SunCoke Energy Design

Superior technology

We are a technological leader in cokemaking. Our advanced heat recovery cokemaking process has numerous advantages over by-product cokemaking, including producing higher quality coke, using waste heat to generate derivative energy for resale and reducing environmental impact. Our technological advances have created distinct advantages that improve iron and steelmaking economics and enhance environmental performance.

A better cokemaking process

SunCoke Energy’s ovens operate on a regenerative principle that transforms coal into a solid state carbon (coke) and volatile matter into gases. While under negative pressure the toxic gases are thermally destroyed during the coking cycle – limiting the environmental impact and making the SunCoke Energy process one of the best available environmental control technologies.

A horizontal bed of coal approximately 1 meter deep, 4 meters wide and 14 meters long is charged into the side of a hot oven using a leveling conveyor. Immediately after charging, the coal absorbs heat from the surrounding refractory. Volatile matter in the coal is driven from the bed and combusted, transferring heat from combustion back into the refractory. Partial combustion of volatiles occurs in the oven crown above the bed. Gases are then drawn into sole flues beneath the oven floor where more air is introduced to complete the combustion and provide underfiring to the oven. This permits carbonization from the top and bottom at equal rates. Overall, heat is neither gained nor lost by the refractory over a normal coking cycle. This feature allows our ovens to be a self-sustaining operation without any requirement for auxiliary fuel.

SunCoke Energy uses large batch coal charges and 48-hour coking cycles. This combination minimizes machine usage, frequency of door removal, and thermal cycling of the ovens. The result is prolonged life of the plant and reduced operating and maintenance costs. Additionally, the oven's large thermal reservoir stabilizes the process, requiring only one combustion air rate adjustment in an eight-hour shift.

Oven design

SunCoke Energy's heat-recovery ovens are constructed using just 115 brick shapes, robust walls and arches and simply cast structural slabs. This simplicity greatly increases construction productivity and quality of work. The ovens are computer monitored, so operators can remotely control the operation of each oven to fine-tune the coking process.

Our unique horizontal oven design also eliminates concern about lateral expansion pressure, so "stickers," coke that becomes lodged against oven walls during the pushing out of the finished product, are not an issue.

Coke Quality

SunCoke Energy’s heat-recovery cokemaking process produces high quality coke. Coke produced from our technology exhibits a large average coke size, high coke cold strength and consistently high coke strength after reaction, or CSR, values. These measures are important means of evaluating the quality of metallurgical coke.

Use of metallurgical coke with higher CSR values enhances iron and steel-making economics by improving blast furnace productivity. Coke quality improvements enhance blast furnace permeability and permit blast furnace operators to safely increase their furnace's supplemental fuel, reduce coke charge rates and increase the volume of hot metal produced.

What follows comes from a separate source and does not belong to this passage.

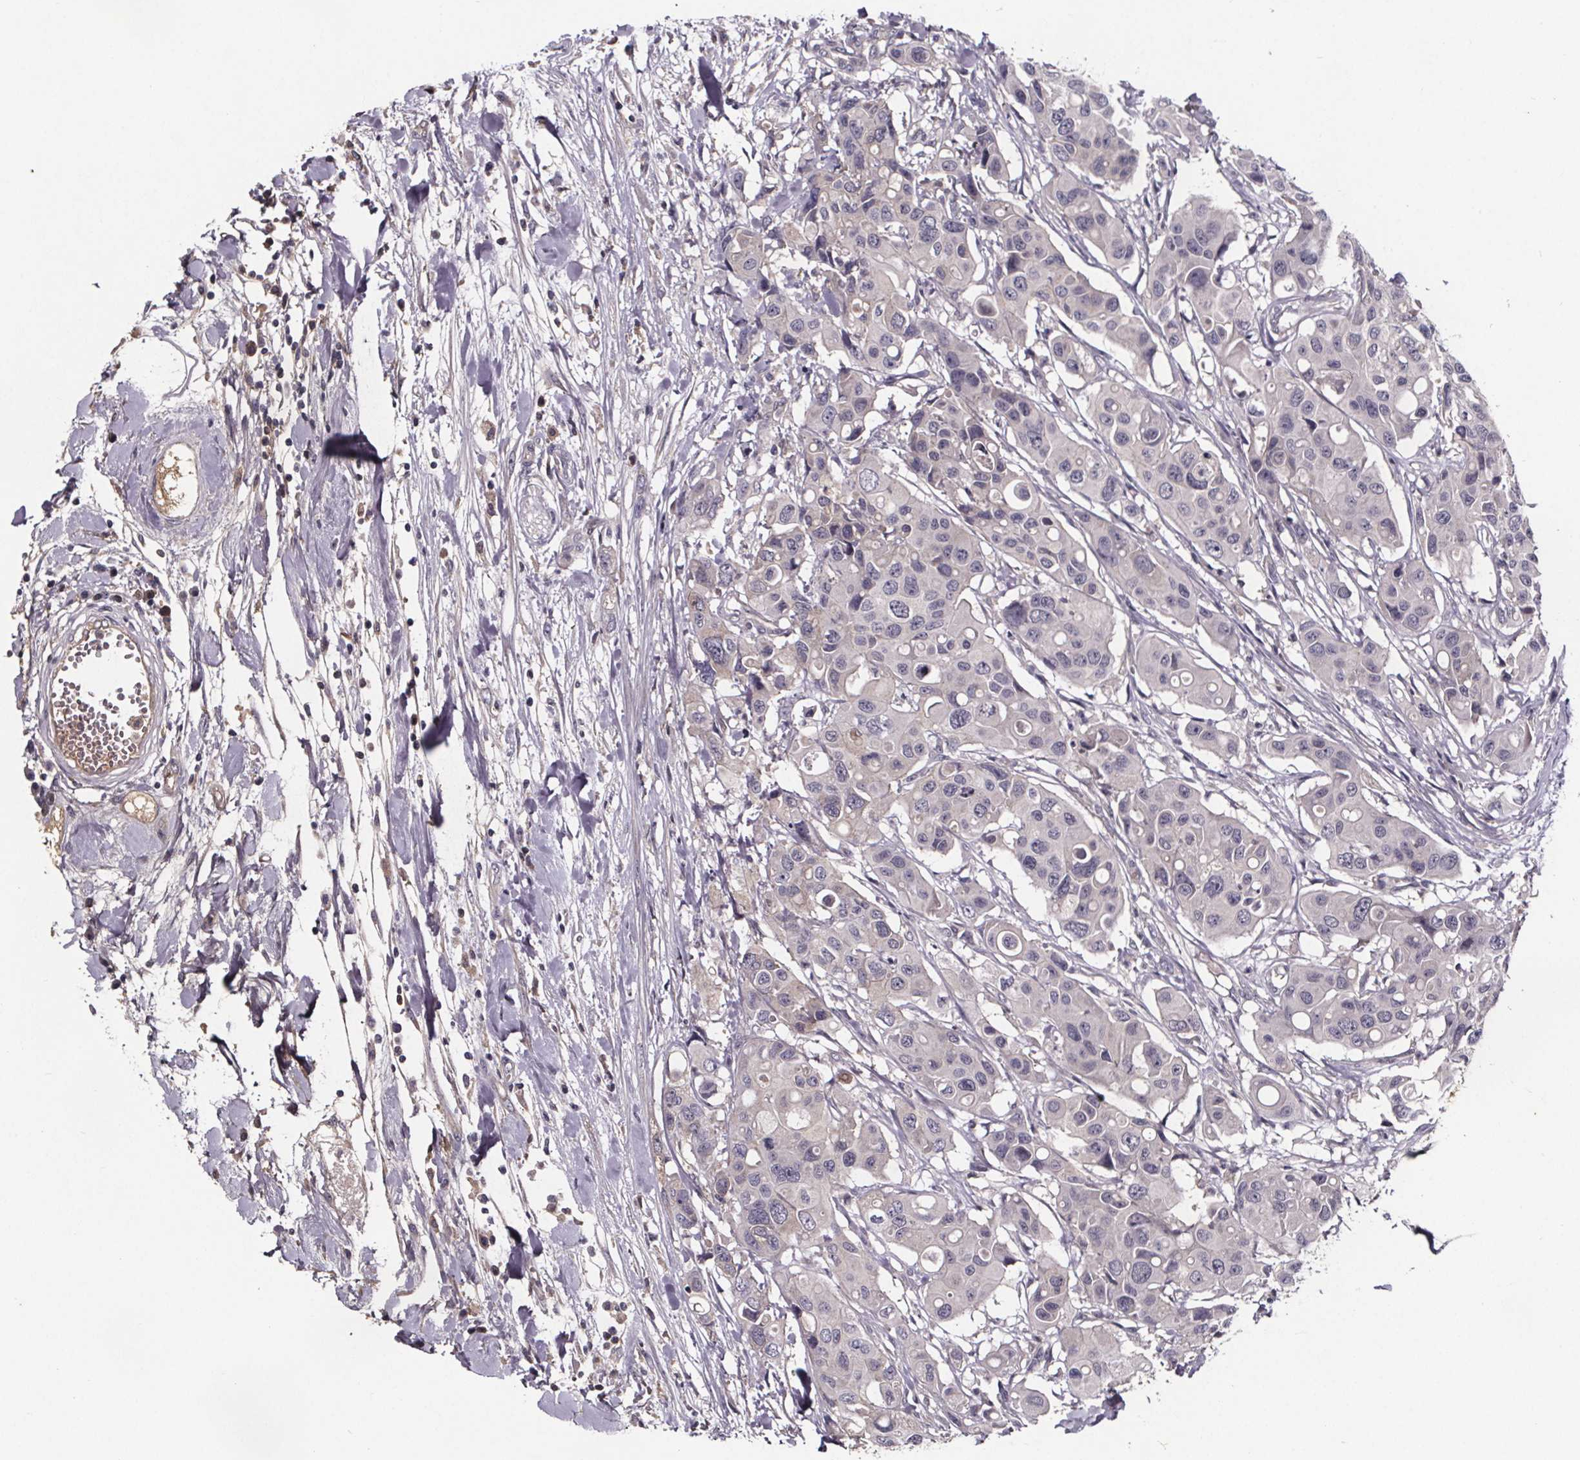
{"staining": {"intensity": "negative", "quantity": "none", "location": "none"}, "tissue": "colorectal cancer", "cell_type": "Tumor cells", "image_type": "cancer", "snomed": [{"axis": "morphology", "description": "Adenocarcinoma, NOS"}, {"axis": "topography", "description": "Colon"}], "caption": "A histopathology image of human colorectal adenocarcinoma is negative for staining in tumor cells. (DAB (3,3'-diaminobenzidine) IHC, high magnification).", "gene": "NPHP4", "patient": {"sex": "male", "age": 77}}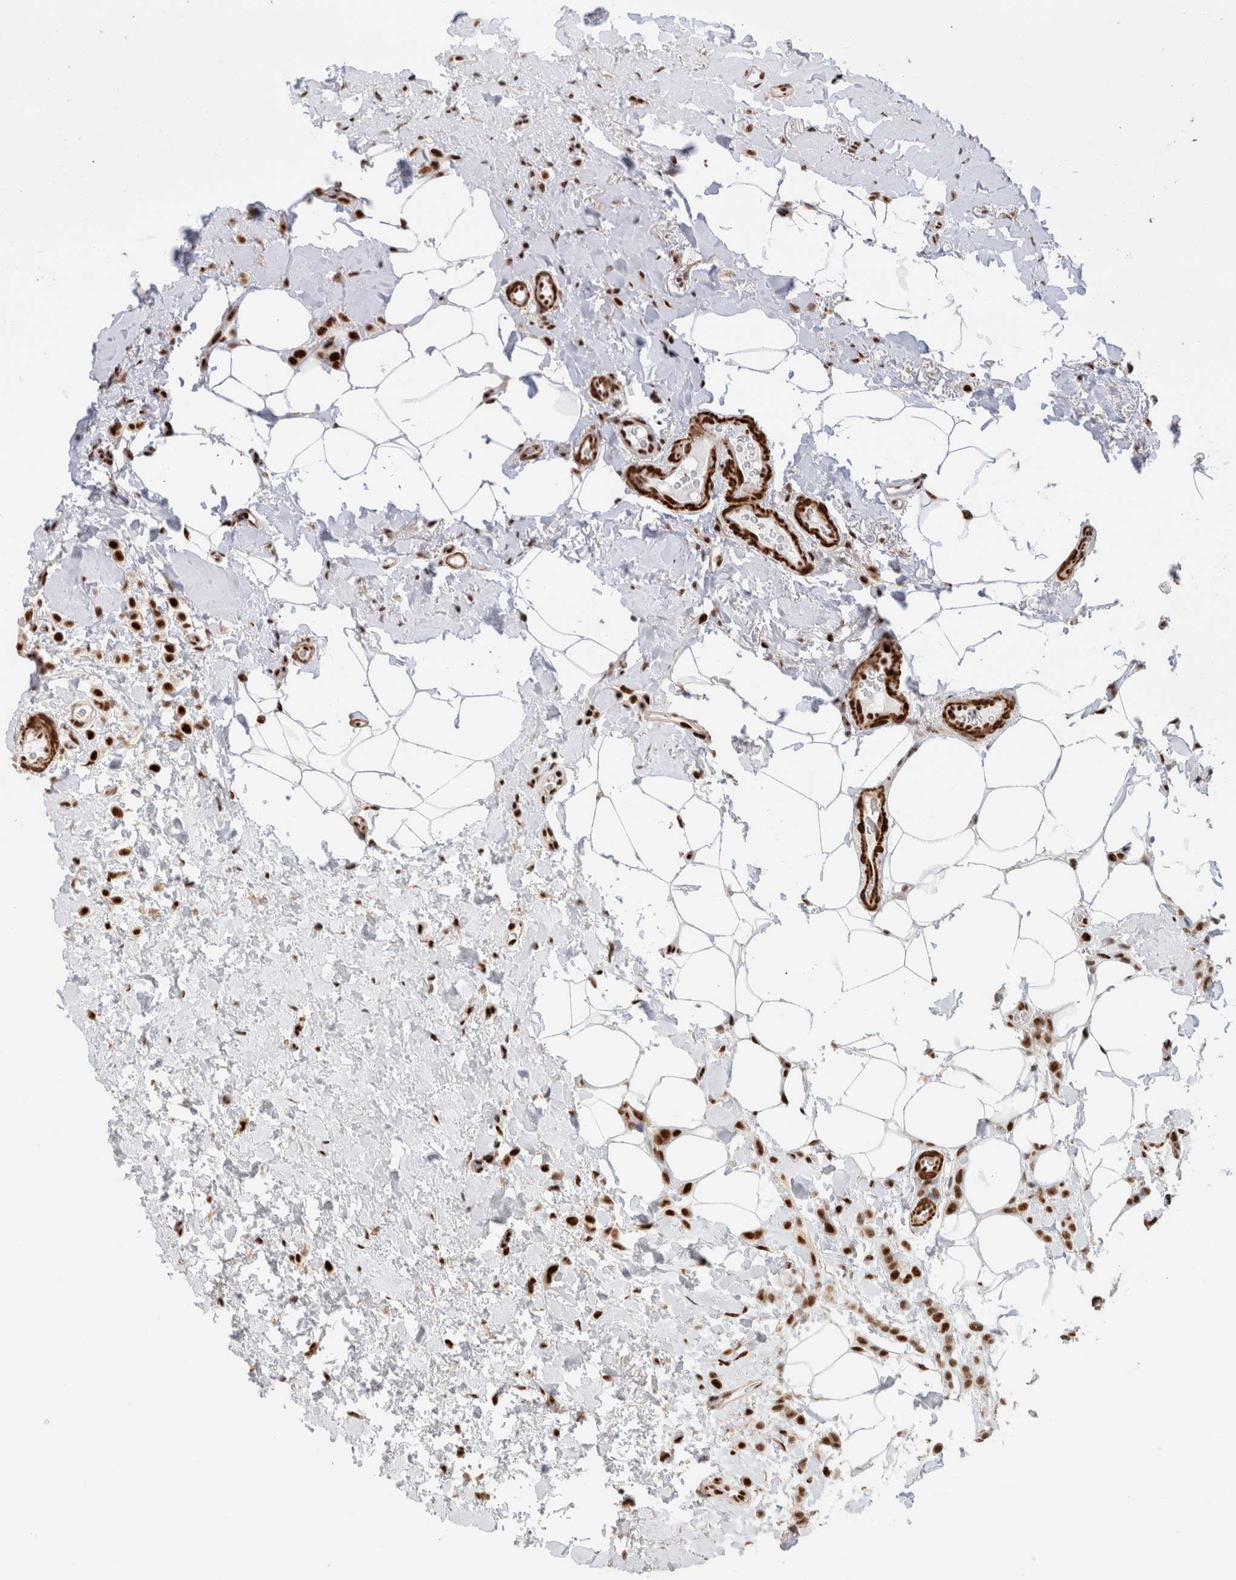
{"staining": {"intensity": "strong", "quantity": ">75%", "location": "nuclear"}, "tissue": "breast cancer", "cell_type": "Tumor cells", "image_type": "cancer", "snomed": [{"axis": "morphology", "description": "Normal tissue, NOS"}, {"axis": "morphology", "description": "Lobular carcinoma"}, {"axis": "topography", "description": "Breast"}], "caption": "The immunohistochemical stain labels strong nuclear staining in tumor cells of lobular carcinoma (breast) tissue. (Stains: DAB in brown, nuclei in blue, Microscopy: brightfield microscopy at high magnification).", "gene": "ID3", "patient": {"sex": "female", "age": 50}}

Power Generation (Cogeneration)

SunCoke Energy's heat recovery cokemaking process converts waste heat from the coking process into steam and electricity. Pollutants (volatile matter) generated in the long hours of baking coal are incinerated inside the coke ovens, eliminating the need for a chemical by-products plant and disposal of hazardous waste. This cogenerated electricity is either consumed on-site or transmitted to others for use.

Sole flues and hot gas ducts provide sufficient time, temperature and turbulence to ensure complete destruction of virtually all organic compounds, creating hot inert gasses. The negative pressure employed by SunCoke Energy's ovens pulls air into the oven through air ports on each oven door and sole flue, and the movement of air through the oven maximizes temperature. Excess heat is converted to steam and/or electricity through heat recovery steam generators and steam turbines. A typical head recovery facility that we designed and operate with 1.1 million tons of coke per year can generate approximately 90 megawatts of electric power per hour.

Research and Development and Intellectual Property and Proprietary Rights

Our research and development program seeks to develop promising new technologies for cokemaking as well as improvements to our cokemaking and heat recovery processes. Over the years, this program has produced numerous patents related to our heat recovery coking design and operation, including patents for pollution control systems, oven pushing and charging mechanisms, oven flue gas control mechanisms and various others.